This book addresses the question of whether 'Southern Europe' is a useful concept for understanding the European present and recent past. Do Italy, Spain, Portugal, and Greece represent an area shaped by common paths and patterns of development as well as structural analogies? Or is 'Southern Europe' a misleading notion brought up by polarized political debates? From this perspective, following an interdisciplinary approach, the volume looks both at the current situation and considers its historical roots, back in the early post-war period.

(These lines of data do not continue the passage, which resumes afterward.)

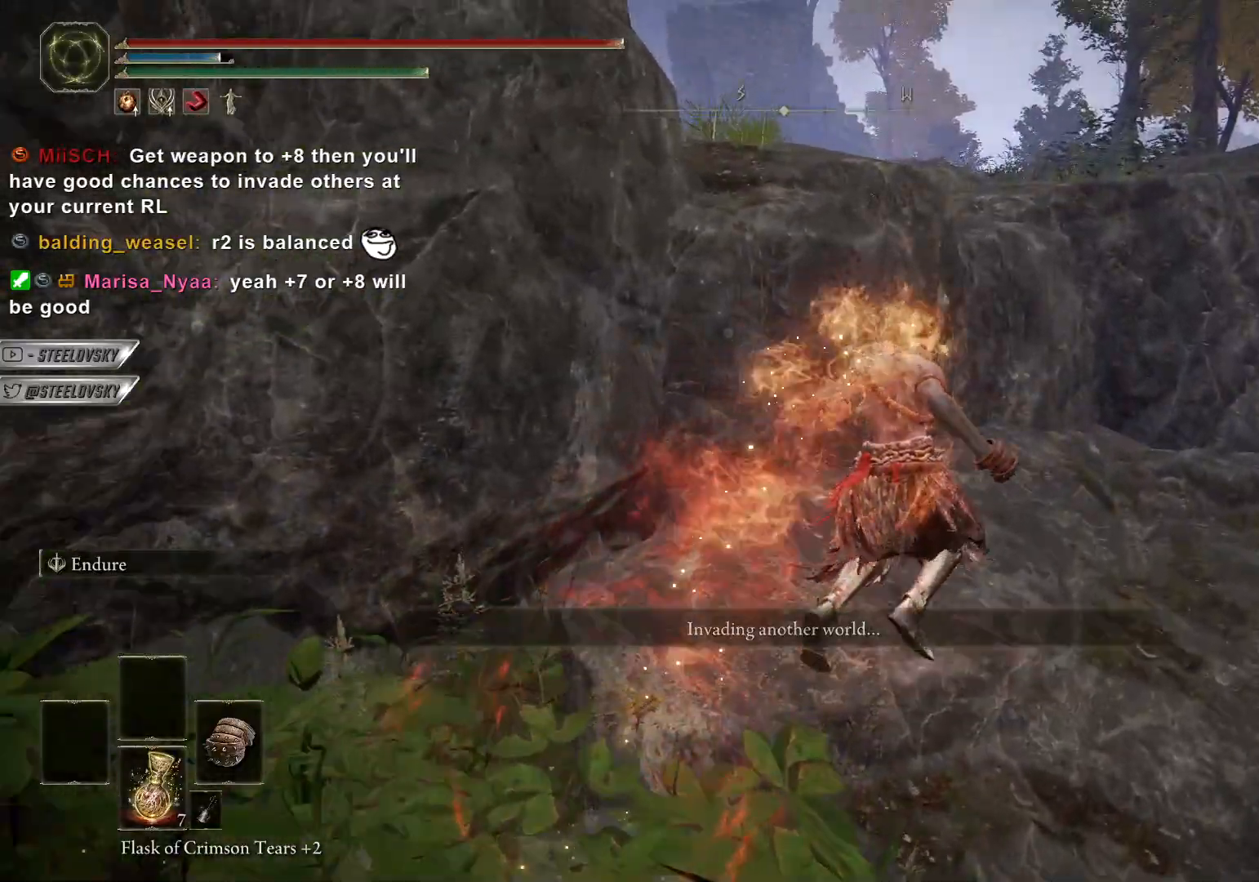
{"dt_ms": 500, "buttons": ["CIRCLE"], "left_stick": "up-left", "right_stick": "center", "events": [[50, "CIRCLE", "down"], [100, "right_stick", "center"], [133, "left_stick", "up-left"], [417, "right_stick", "left"], [483, "right_stick", "center"]]}
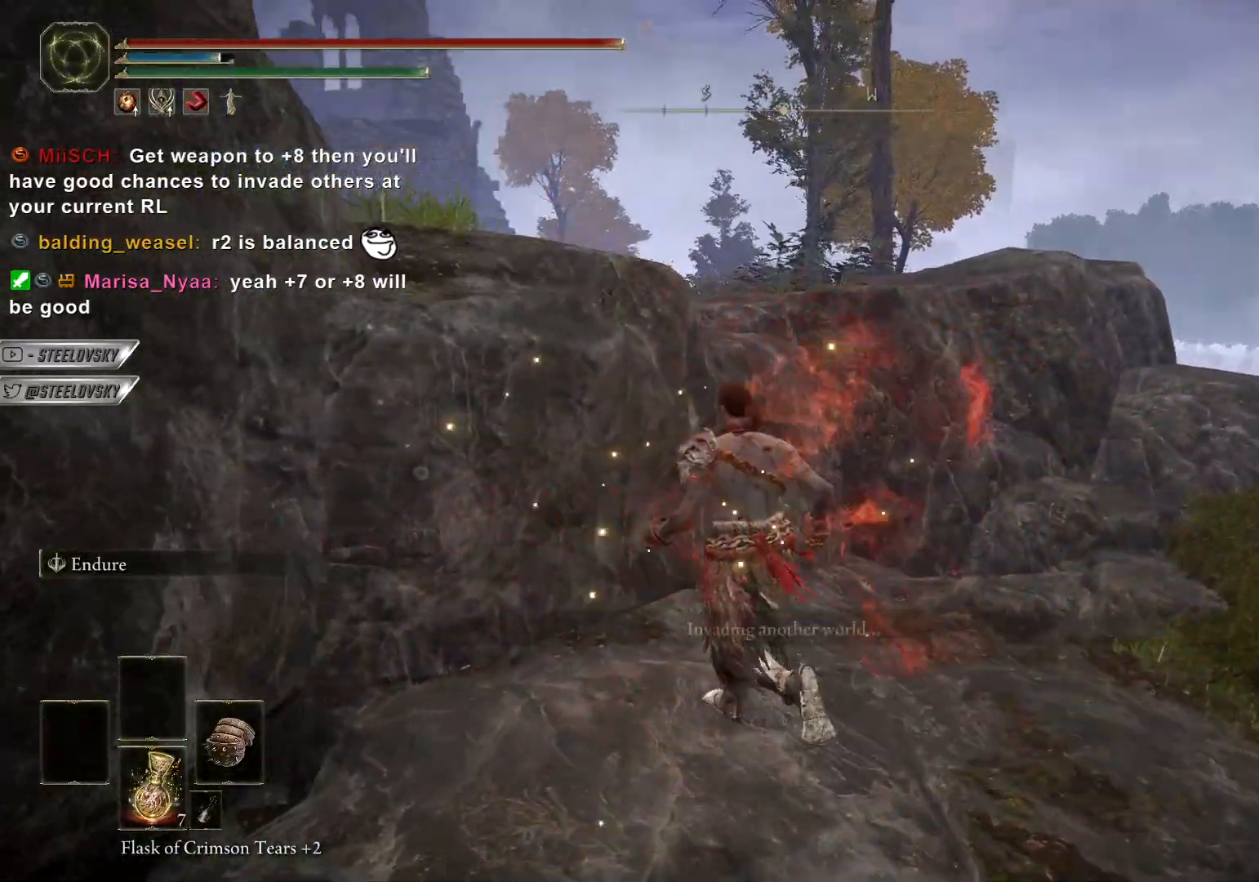
{"dt_ms": 500, "buttons": [], "left_stick": "center", "right_stick": "center", "events": [[67, "left_stick", "up"], [233, "L3", "down"], [367, "L3", "up"], [467, "left_stick", "center"], [500, "CIRCLE", "up"]]}
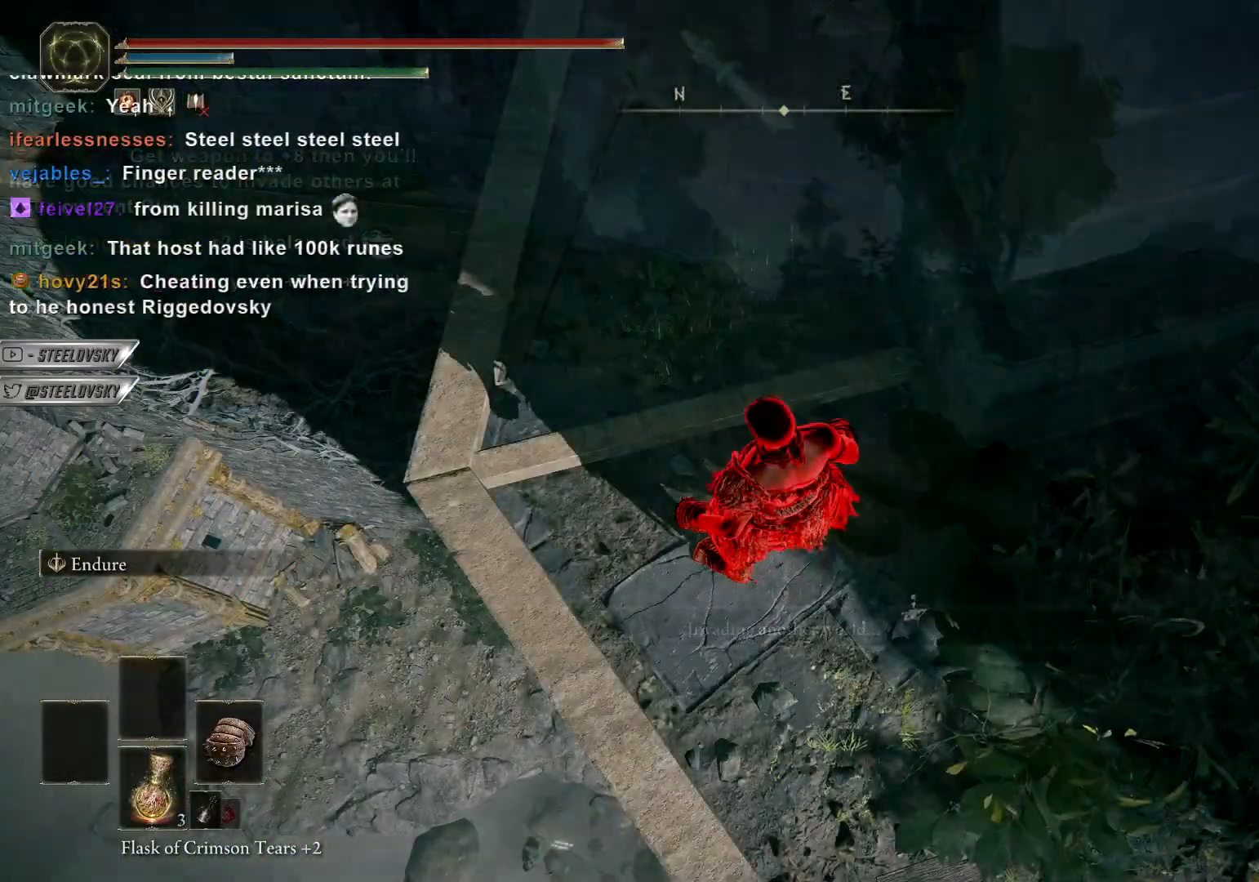
{"dt_ms": 500, "buttons": [], "left_stick": "center", "right_stick": "down-left", "events": [[483, "right_stick", "down-left"]]}
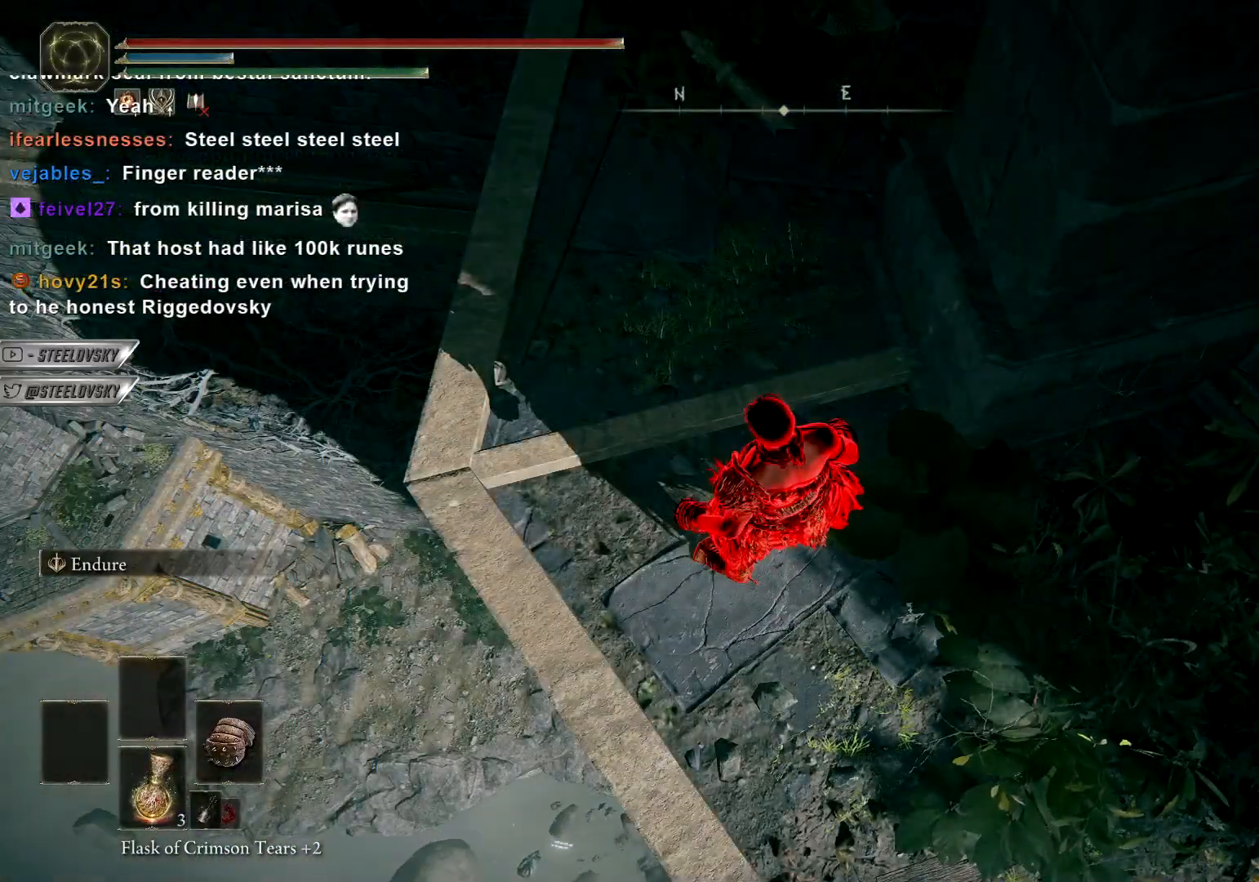
{"dt_ms": 500, "buttons": [], "left_stick": "center", "right_stick": "center", "events": [[267, "right_stick", "center"]]}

While historiography has not dealt intensively with 'Southern Europe', in the last decades, disciplines such as economics, sociology, and political science have offered in-depth analyses of Italy, Spain, Portugal, and Greece in terms of a common area of development. A recurrent characteristic of these studies consists of highlighting the supposed deficits of 'Southern Europe' with regard to a European 'core'. A good example is a passage that Maurizio Ferrera-a renowned expert in the field of welfare state studies-wrote in 1996 and that retrospectively appears almost prophetic:
'Within national debates, some voices have started to lament explicitly that perhaps the 'deeper and wider' European Union has arrived too early for the new southern Europe, which is therefore doomed to remain a second rate periphery. Others argue that the constraints posed by the integration process represent a good chance for a 'big' modernising 'bang', capable of finally aligning the still underdeveloped Mediterranean littoral with the more civilized European inland. The next decade is very likely to show which scenario will prevail.' (Ferrera 1996, 34)
Even regarding the more technical aspects of his analysis of a Southern European welfare state, Ferrera focuses on insufficiencies of his 'Southern model', whose characteristics are its dualism, ineffectiveness, and particularistic clientelism, producing its permanent structural crisis (Ferrera 1996, 19, 25, 31). This tendency becomes especially evident in the opus magnum by Giulio Sapelli (1995)-one of the few historians dealing with this field-dedicated to the post-war history of Italy, Spain, Portugal, and Greece (as well as Turkey, which the author considers to be part of that area). Adopting a Weberian perspective and examining both the economic and socio-political systems, Sapelli describes 'Southern Europe' as an area floating between tradition and modernity, i.e. as a region that-caught in archaic structures-has only partially achieved the features of a modern society. This development, in his opinion, is due to the fact that Southern European societies have experienced only a weak industrialization, changing almost directly from agricultural to service economies. Under these circumstances, the 'contractual system' and the 'market forces' shaping modern societies have not been able to develop fully. On the contrary, they have been slowed down by clientelistic and patronage structures both in economy and politics.
Without blaming their specific arguments, we can observe that Sapelli and Ferrera-like many other authors in the field-adopt a research framework dependant upon the normative narratives about the right or wrong path to European modernity. From this perspective, the volume is based on the assumption that both political debates and scientific research on 'Southern Europe' have been influenced by polarizing discourses reflecting internal European power hierarchies. To contextualize and historicize these discourses, however, does not mean rejecting the concept of 'Southern Europe' as a whole. It rather implies the necessity of identifying the danger of 'all-inclusive' interpretative paradigms, and of raising the question of to what extent this regional concept helps to understand Europe's present and recent past.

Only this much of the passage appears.